ASX Weekly Review: Political Uncertainty Leads to Market Decline from Record Highs

TigerNews AU
10/18

Political uncertainties caused the Australian stock market to weaken on Friday, with investors moving towards gold and away from energy and technology stocks.

Upcoming talks between Prime Minister Anthony Albanese and President Donald Trump added to the uncertainty, leading to declines even in shares of critical mineral miners.

Albanese has been working to position Australia as a key supplier of critical minerals, aiming to leverage this in negotiations over tariffs and as a safeguard against potential Chinese export restrictions.

At the close of trade, the ASX 200 Index retreated by 0.8% or 73.1 points to settle at 8,995.3 points, falling short of the record high above 9,100 points reached on Thursday.

Despite this pullback, the market still managed a 0.4% gain for the week.

Commodities were a central focus, with investor concerns about stressed credit markets and ongoing tariff disputes between China and the US.

Gold Shines Again

Gold miners saw strength as gold prices peaked at US$4,378.69, with Newmont (ASX: NEM) rising 2.9% to $149.96, Northern Star Resources (ASX: NST) up 2.3% to $26.05, and Evolution Mining (ASX: EVN) jumping 1.9% to $11.67.

Critical mineral miners, including those in copper, lithium, and rare earth metals, faced significant declines amid worries about the outcomes of the Albanese-Trump meeting.

Critical Minerals Wobble

Significant movers included Lynas Rare Earths (ASX: LYC), down 5.7% to $19.24, and Iluka Resources (ASX: ILU), which fell 2.4% to $8.10 after withdrawing its sales forecast due to demand uncertainties from a key customer, Venator.

Uranium producer and explorer Paladin Energy (ASX: PDN) saw its shares drop 6.8% to $9.20.

Some investors are concerned that leveraging Australia's critical minerals stockpile for trade negotiations might backfire.

The major miners had varied performances, with BHP Group (ASX: BHP) down 0.4% to $43.60 due to ongoing Chinese price negotiations, while Rio Tinto (ASX: RIO) rose 1.3% to $130.88 and Fortescue Ltd (ASX: FMG) increased 1.9% to $20.18.
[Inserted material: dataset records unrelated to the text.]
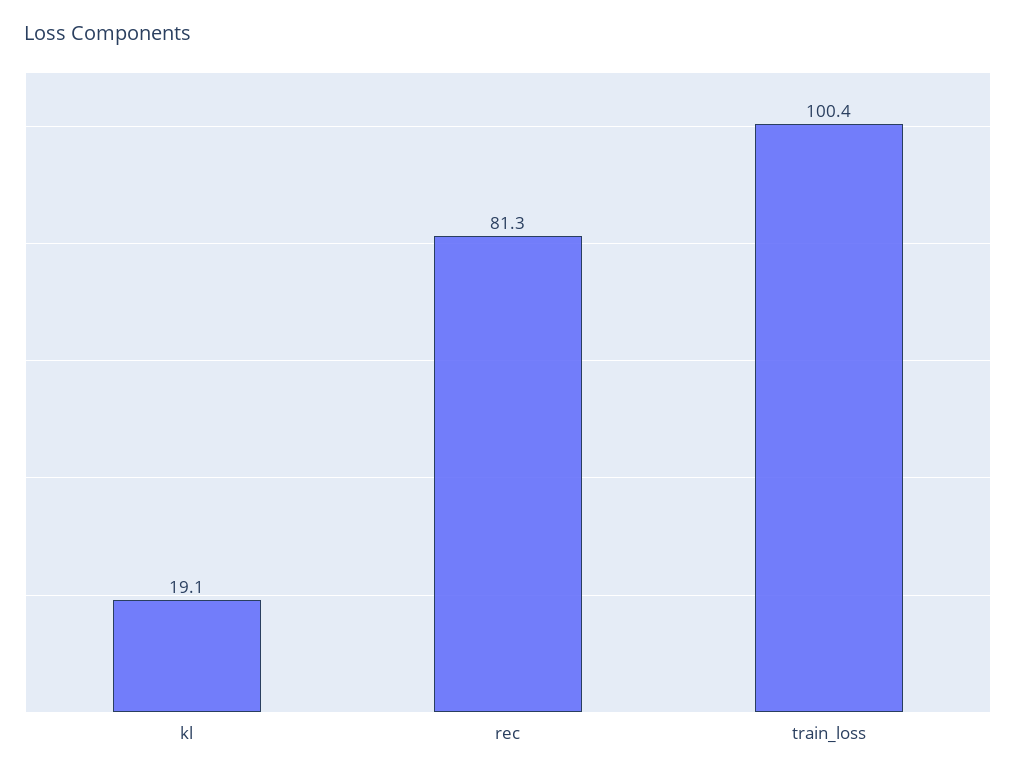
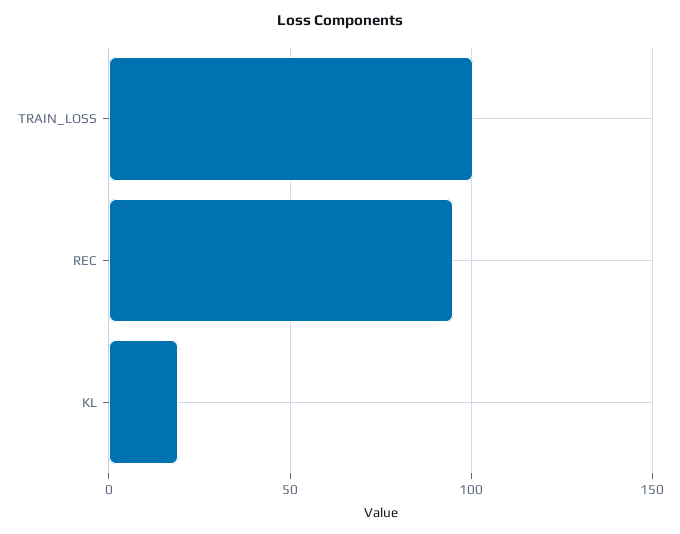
  {
    "kl": 19.1,
-   "rec": 81.3,
+   "rec": 95,
    "train_loss": 100.4
  }

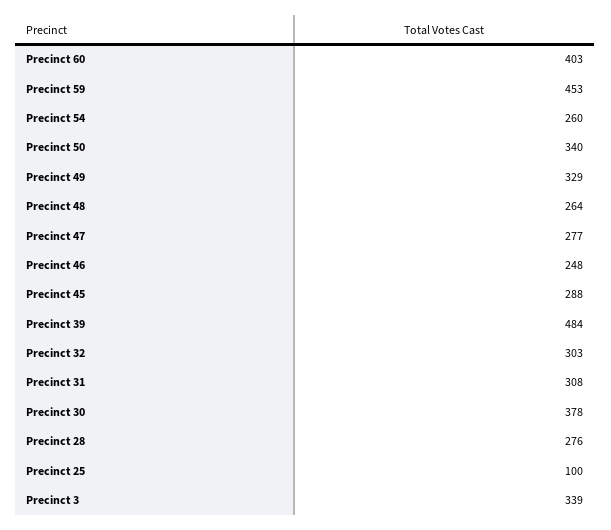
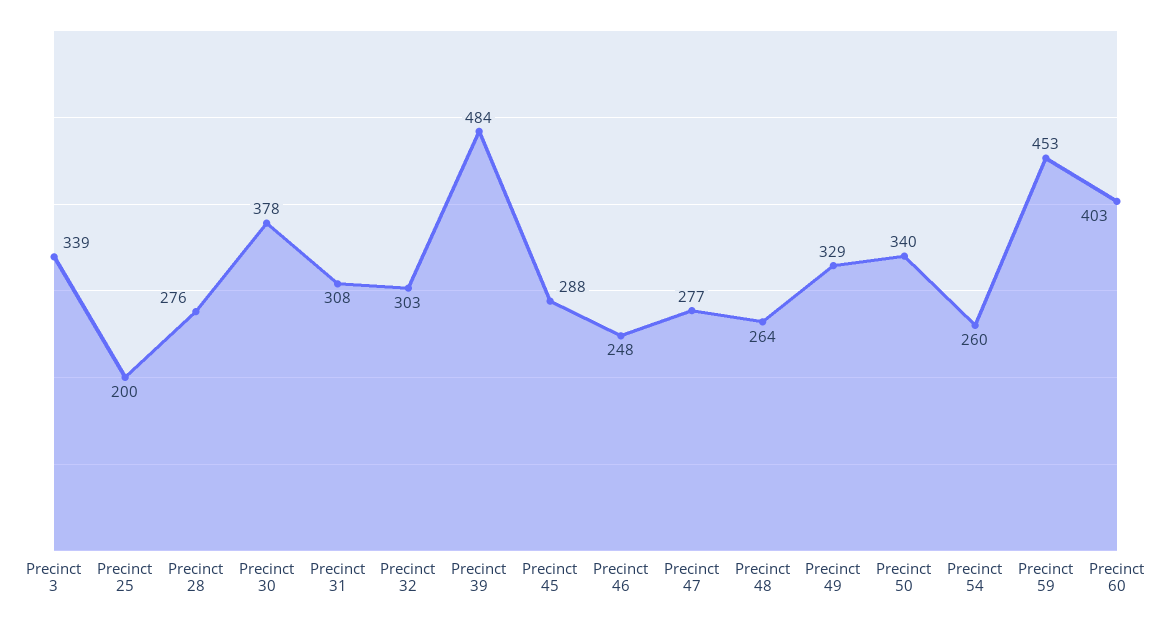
  {
    "Precinct 60": 403,
    "Precinct 59": 453,
    "Precinct 54": 260,
    "Precinct 50": 340,
    "Precinct 49": 329,
    "Precinct 48": 264,
    "Precinct 47": 277,
    "Precinct 46": 248,
    "Precinct 45": 288,
    "Precinct 39": 484,
    "Precinct 32": 303,
    "Precinct 31": 308,
    "Precinct 30": 378,
    "Precinct 28": 276,
-   "Precinct 25": 100,
+   "Precinct 25": 200,
    "Precinct 3": 339
  }

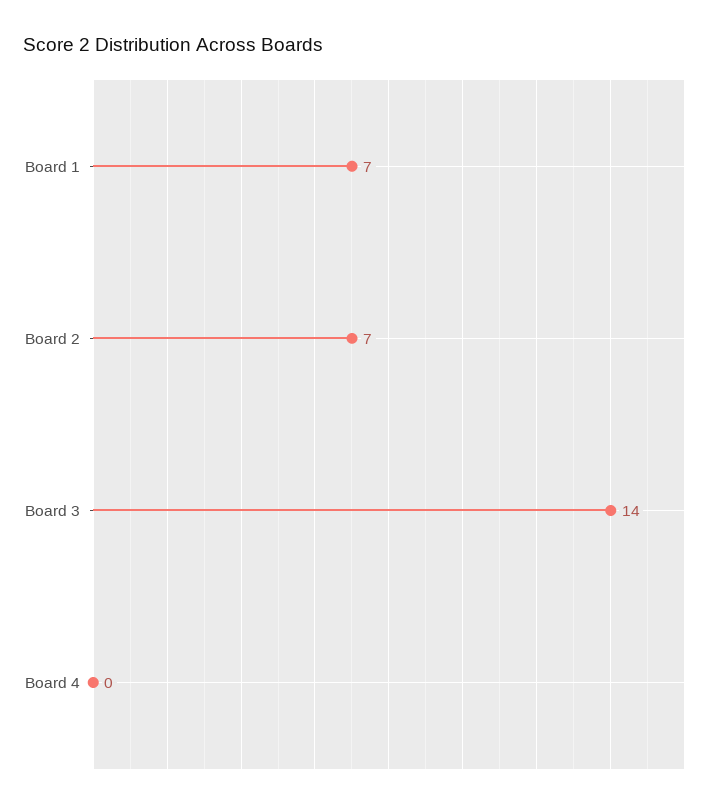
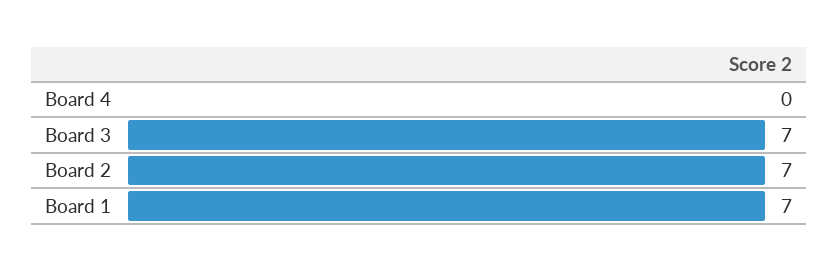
  {
    "Board 1": 7,
    "Board 2": 7,
-   "Board 3": 14,
+   "Board 3": 7,
    "Board 4": 0
  }

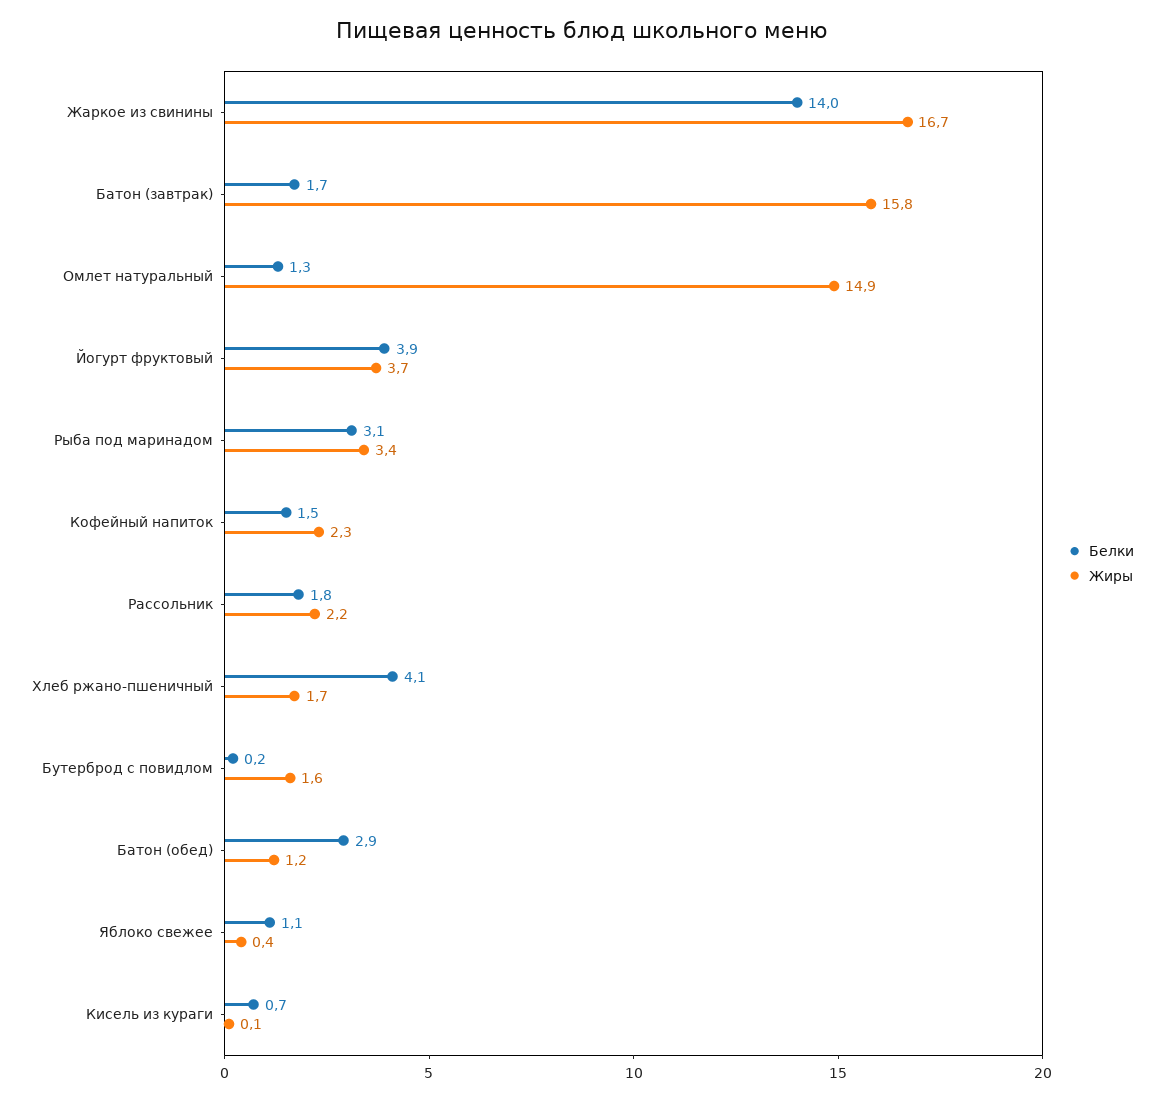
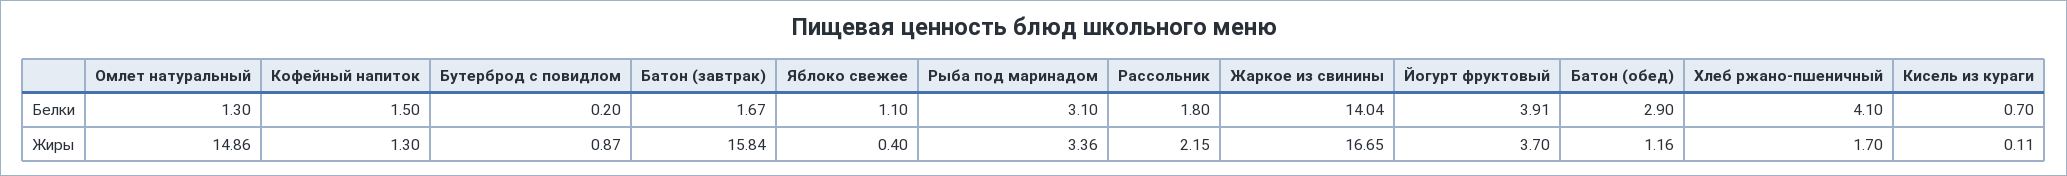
  {
    "Белки": {
      "Жаркое из свинины": 14.04,
      "Батон (завтрак)": 1.67,
      "Омлет натуральный": 1.3,
      "Йогурт фруктовый": 3.91,
      "Рыба под маринадом": 3.1,
      "Кофейный напиток": 1.5,
      "Рассольник": 1.8,
      "Хлеб ржано-пшеничный": 4.1,
      "Бутерброд с повидлом": 0.2,
      "Батон (обед)": 2.9,
      "Яблоко свежее": 1.1,
      "Кисель из кураги": 0.7
    },
    "Жиры": {
      "Жаркое из свинины": 16.65,
      "Батон (завтрак)": 15.84,
      "Омлет натуральный": 14.86,
      "Йогурт фруктовый": 3.7,
      "Рыба под маринадом": 3.36,
-     "Кофейный напиток": 2.3,
+     "Кофейный напиток": 1.3,
      "Рассольник": 2.15,
      "Хлеб ржано-пшеничный": 1.7,
-     "Бутерброд с повидлом": 1.6,
+     "Бутерброд с повидлом": 0.87,
      "Батон (обед)": 1.16,
      "Яблоко свежее": 0.4,
      "Кисель из кураги": 0.11
    }
  }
Oil Price Continues to Fall

Continued pressure from President Trump on Russian oil exports led to declines in energy stocks, with Woodside Energy Group (ASX: WDS) falling 2.6% and Santos Limited (ASX: STO) dropping 3.3%.

Overall, energy stocks fell 2.8% after global crude oil prices decreased following Trump's agreement to meet with Russia's Vladimir Putin in Hungary next week to discuss resolving the Ukraine conflict.

The conflict has seen the US attempting to halt purchases of Russian oil.

Technology stocks also weakened, with Life360 INC-CDI (ASX: 360) among the hardest hit, falling 8% to $45.54.

The financial sector had a rough time as well, with QBE Insurance Group (ASX: QBE) losing 9.3% to $19.52.

The major banks mostly declined, with National Australia Bank (ASX: NAB) and Westpac Banking Corporation (ASX: WBC) both dropping over 0.8%, while Commonwealth Bank of Australia (ASX: CBA) managed a slight rise of 0.1%.

The Week Ahead

The scheduled face-to-face meeting between Albanese and Trump next week will undoubtedly be a key factor, fraught with unpredictability.

The meeting could result in anything from a cancellation, disaster, triumph, or a brief discussion without addressing substantial trade and AUKUS issues.

Markets dislike uncertainty, and few things are as unpredictable as a meeting with President Trump - Ukrainian leader Volodymyr Zelenskyy can attest to the potential pitfalls.

US Inflation Holds the Key for Rate Decisions

Some economic releases are expected, although the US government shutdown has delayed many data points.

US inflation data, due on Friday, is expected to indicate a slight acceleration due to tariff effects.

These CPI figures will be pivotal as they precede the US Federal Reserve's meeting to consider interest rate adjustments on October 28 and 29.

Locally, numerous shareholder meetings and production updates from various mining firms could significantly impact individual share prices.

Third-quarter earnings reports in the US will also be scrutinized for profit upgrades to support the market's high valuations.

Adding to the uncertainty are numerous variables, including talks on the Ukraine conflict, ongoing US-China trade disputes, and Russia's continued drone incursions into NATO airspace.